## Explore the material:
A. List every geometric form that the interview excerpt names as universal.
B. In the records, identify each line that contains the string "Hanau".
━━━━━ Document extract ━━━━━
This was especially the case of my burnt wood pieces because I wanted to get back to basics or return to the four elements. Wood leads to the idea of the tree, whose strength comes from minerals in the soil and oxygen in the air, whereas fire brings to mind light and heat. Through an association of ideas, the telluric force of the tree is present… Burnt wood is frightening and attractive at the same time. It turns the spectator’s experience towards other deeper, more organic surfaces. When I burn something, its size changes, but also its distance, as well as its sense of time because we no longer know if it’s an old or new piece. Critics have sometimes mentioned the word “truth” in relation to my work, and I think that this is to do with the fact that it’s based on simple materials and tools. We can sense if something is invented or overly sophisticated. But I don’t invent anything and I like thinking that I simply “find” things. Richard Long has also said that squares, triangles and circles are universal forms that haven’t been composed, so they belong to no one. No one can make claims to them, and I admire this idea.
Some critics have defined your work in terms of Buddhism or shamanism…
No, that’s not my approach at all, and on the contrary, I’m very attached to the act of producing. I expect to obtain results from a creation, not in commercial terms but in terms of the pleasure of producing new forms. My prime motivations are very basic, and after that I can think about philosophy and what I am, but through my activity. I’m really a practising artist and I don’t spend much time speaking with other artists.
Even Andy Goldsworthy who you met when you were very young?
━━━━━ Provided data ━━━━━
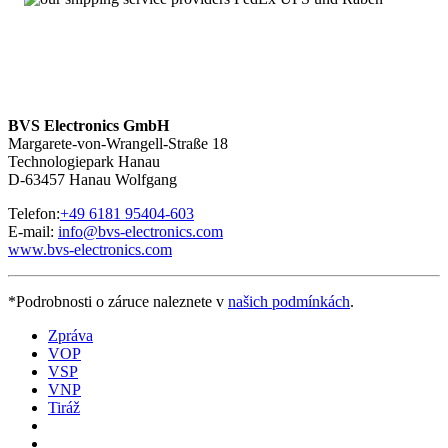
Über 100.000 Baugruppen sofort verfügbar
MHD112D-027-NG0-BP – Service mit 24 Stunden-
Erreichbarkeit
Wir sind
rund um die Uhr und an sieben Tagen pro Woche für
Sie erreichbar
. Bei Fragen kontaktieren Sie uns unter
+49 6181
BVS Electronics GmbH
95404-200.
Margarete-von-Wrangell-Straße 18
Technologiepark Hanau
D-63457 Hanau Wolfgang
Telefon:
+49 6181 95404-603
E-mail:
info@bvs-electronics.com
www.bvs-electronics.com
*Podrobnosti o záruce naleznete v
našich podmínkách
.
Zpráva
VOP
VSP
VNP
Tiráž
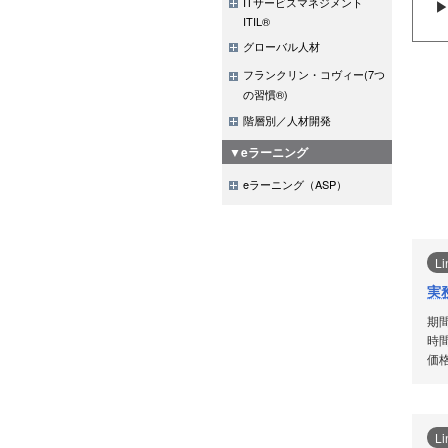
ITサービスマネジメント
ITIL®
グローバル人材
フランクリン・コヴィー(7つ
の習慣®)
階層別／人材開発
▼eラーニング
eラーニング（ASP）
Li
実
期
時間
価格
Li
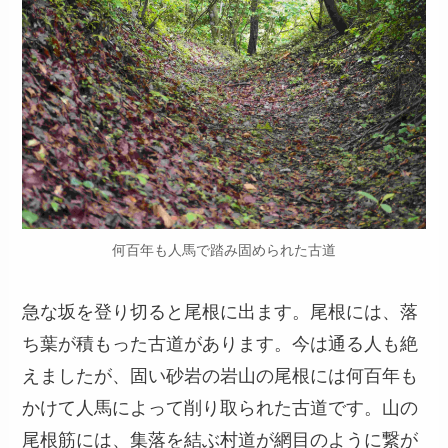
何百年も人馬で踏み固められた古道
急な坂を登り切ると尾根に出ます。尾根には、落
ち葉が積もった古道があります。今は通る人も絶
えましたが、固い砂岩の岩山の尾根には何百年も
かけて人馬によって削り取られた古道です。山の
尾根筋には、集落を結ぶ村道が網目のように繋が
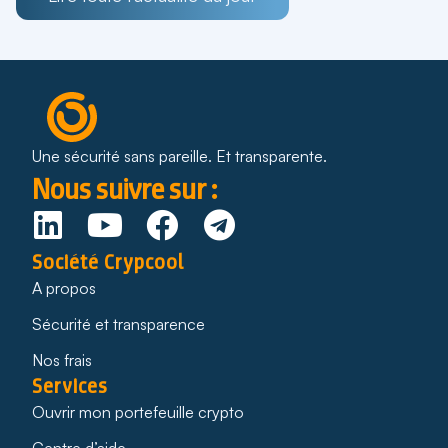
Une sécurité sans pareille. Et transparente.
Nous suivre sur :
Société Crypcool
A propos
Sécurité et transparence
Nos frais
Services
Ouvrir mon portefeuille crypto
Centre d’aide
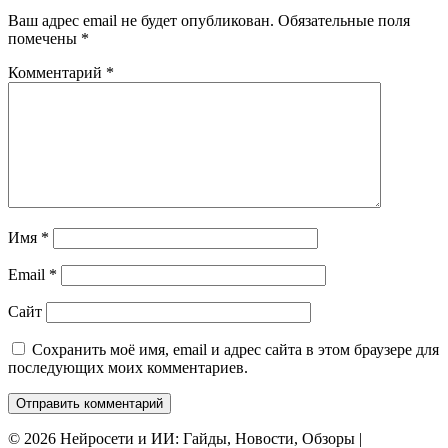
Ваш адрес email не будет опубликован.
Обязательные поля
помечены
*
Комментарий
*
Имя
*
Email
*
Сайт
Сохранить моё имя, email и адрес сайта в этом браузере для
последующих моих комментариев.
© 2026 Нейросети и ИИ: Гайды, Новости, Обзоры |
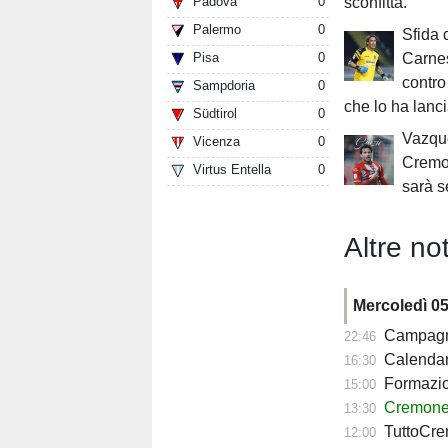
Padova
0
sconfitta.
Palermo
0
Sfida 
Pisa
0
Carnes
contr
Sampdoria
0
che lo ha lanci
Südtirol
0
Vazque
Vicenza
0
Cremo
Virtus Entella
0
sarà 
Altre not
Mercoledì 0
Campagna a
22:46
Calendario Crem
16:30
Formazione 
15:00
Cremonese, c
13:30
TuttoCremo
12:00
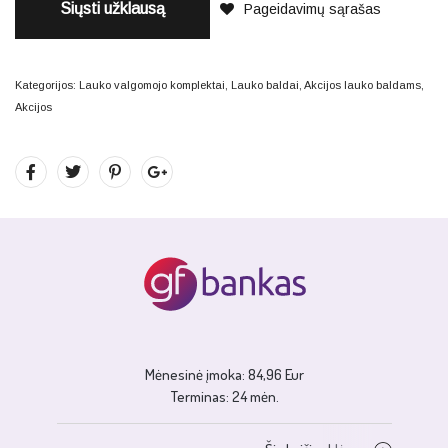
Siųsti užklausą
Pageidavimų sąrašas
Kategorijos:
Lauko valgomojo komplektai
,
Lauko baldai
,
Akcijos lauko baldams
,
Akcijos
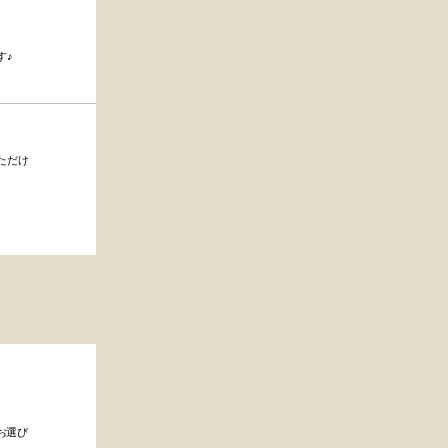
す♪
ただけ
お選び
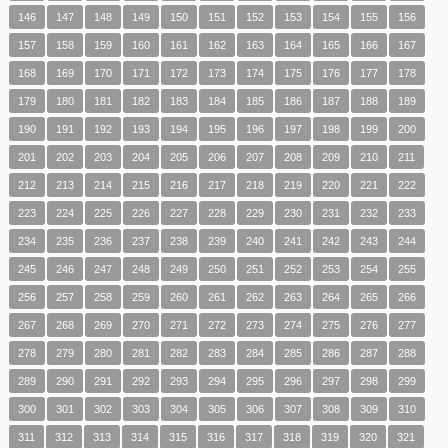
146
147
148
149
150
151
152
153
154
155
156
157
158
159
160
161
162
163
164
165
166
167
168
169
170
171
172
173
174
175
176
177
178
179
180
181
182
183
184
185
186
187
188
189
190
191
192
193
194
195
196
197
198
199
200
201
202
203
204
205
206
207
208
209
210
211
212
213
214
215
216
217
218
219
220
221
222
223
224
225
226
227
228
229
230
231
232
233
234
235
236
237
238
239
240
241
242
243
244
245
246
247
248
249
250
251
252
253
254
255
256
257
258
259
260
261
262
263
264
265
266
267
268
269
270
271
272
273
274
275
276
277
278
279
280
281
282
283
284
285
286
287
288
289
290
291
292
293
294
295
296
297
298
299
300
301
302
303
304
305
306
307
308
309
310
311
312
313
314
315
316
317
318
319
320
321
━━━━━
## Results for the exercise:
A. Squares, triangles and circles.

B.
Technologiepark Hanau
D-63457 Hanau Wolfgang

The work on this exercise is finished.